## ИСХОДНЫЙ ТЕКСТ
»»

Семейный альбом маркиза

Семейный альбом маркиза

Все восхищаются Мадридом, героизмом его защитников, стойкостью его жителей. Засыпают восторженными телеграммами Хунту обороны Мадрида, но реальной помощи оружием, боеприпасами, людскими резервами пока не видно. Мадридцы вынуждены рассчитывать только на свои силы. Левореспубликанская газета «Политика» напечатала на первой полосе жирным шрифтом по адресу правительства Ларго Кабальеро: «Некоторые любители мягкого морского климата слишком поспешно отправились на побережье. Пусть попробуют эти туристы сунуться обратно в Мадрид!»

Мадрид доказал, что разговоры о необходимости его оставления и отхода на подготовленные рубежи — глубокомысленный вздор, похожий на измену. Какие рубежи? Кем подготовленные? Попробовал бы кто-нибудь теперь предложить оставить Мадрид!

««

## ЗАДАНИЕ 1
Какая газета, судя по исходному тексту, обратилась на первой полосе к правительству Ларго Кабальеро?
## ЗАДАНИЕ 2
Соответствуют ли исходному тексту следующие утверждения? (a) Мадрид получает много реальной помощи оружием. (b) Обращение к правительству было напечатано на первой полосе жирным шрифтом. (c) Мадридцам приходится полагаться только на себя.
## ЗАДАНИЕ 3
Перечислите все виды реальной помощи Мадриду, которой, согласно исходному тексту, пока не видно.

## ИЗВЛЕЧЁННЫЕ ЗАПИСИ

»»

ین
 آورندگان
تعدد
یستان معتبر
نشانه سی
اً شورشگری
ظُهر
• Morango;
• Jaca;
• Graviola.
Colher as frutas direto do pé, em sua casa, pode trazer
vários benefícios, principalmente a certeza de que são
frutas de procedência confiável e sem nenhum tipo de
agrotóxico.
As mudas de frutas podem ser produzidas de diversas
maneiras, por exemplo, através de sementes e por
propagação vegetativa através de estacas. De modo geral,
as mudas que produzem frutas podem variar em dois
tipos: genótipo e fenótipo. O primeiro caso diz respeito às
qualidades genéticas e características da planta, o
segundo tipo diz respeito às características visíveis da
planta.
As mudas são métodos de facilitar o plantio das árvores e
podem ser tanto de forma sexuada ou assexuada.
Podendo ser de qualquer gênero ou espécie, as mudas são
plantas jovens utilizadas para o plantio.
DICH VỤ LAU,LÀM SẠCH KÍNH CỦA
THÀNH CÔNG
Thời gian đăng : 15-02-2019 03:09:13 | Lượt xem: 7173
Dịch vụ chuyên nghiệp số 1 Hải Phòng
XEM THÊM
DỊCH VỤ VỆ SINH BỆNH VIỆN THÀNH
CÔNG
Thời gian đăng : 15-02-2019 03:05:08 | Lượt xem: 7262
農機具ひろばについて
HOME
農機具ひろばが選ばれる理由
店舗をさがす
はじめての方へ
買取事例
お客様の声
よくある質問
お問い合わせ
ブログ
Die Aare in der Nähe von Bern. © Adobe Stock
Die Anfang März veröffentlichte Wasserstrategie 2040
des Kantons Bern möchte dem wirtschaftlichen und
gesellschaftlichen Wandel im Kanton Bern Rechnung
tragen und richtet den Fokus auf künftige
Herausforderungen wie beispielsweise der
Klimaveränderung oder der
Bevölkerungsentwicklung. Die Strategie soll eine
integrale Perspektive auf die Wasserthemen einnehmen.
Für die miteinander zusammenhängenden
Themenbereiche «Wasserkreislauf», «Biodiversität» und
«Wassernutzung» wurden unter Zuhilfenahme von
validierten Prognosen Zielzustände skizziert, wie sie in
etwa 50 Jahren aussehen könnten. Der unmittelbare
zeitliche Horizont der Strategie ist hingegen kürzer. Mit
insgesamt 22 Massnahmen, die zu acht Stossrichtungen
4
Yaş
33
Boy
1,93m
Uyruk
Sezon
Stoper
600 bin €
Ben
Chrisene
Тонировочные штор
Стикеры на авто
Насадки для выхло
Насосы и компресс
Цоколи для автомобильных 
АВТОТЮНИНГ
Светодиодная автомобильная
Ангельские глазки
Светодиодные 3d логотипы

««

## ОТВЕТ 1
Левореспубликанская газета «Политика».

## ОТВЕТ 2
(a) Нет: «но реальной помощи оружием, боеприпасами, людскими резервами пока не видно».
(b) Да: «напечатала на первой полосе жирным шрифтом».
(c) Да: «Мадридцы вынуждены рассчитывать только на свои силы».

## ОТВЕТ 3
Оружие, боеприпасы, людские резервы.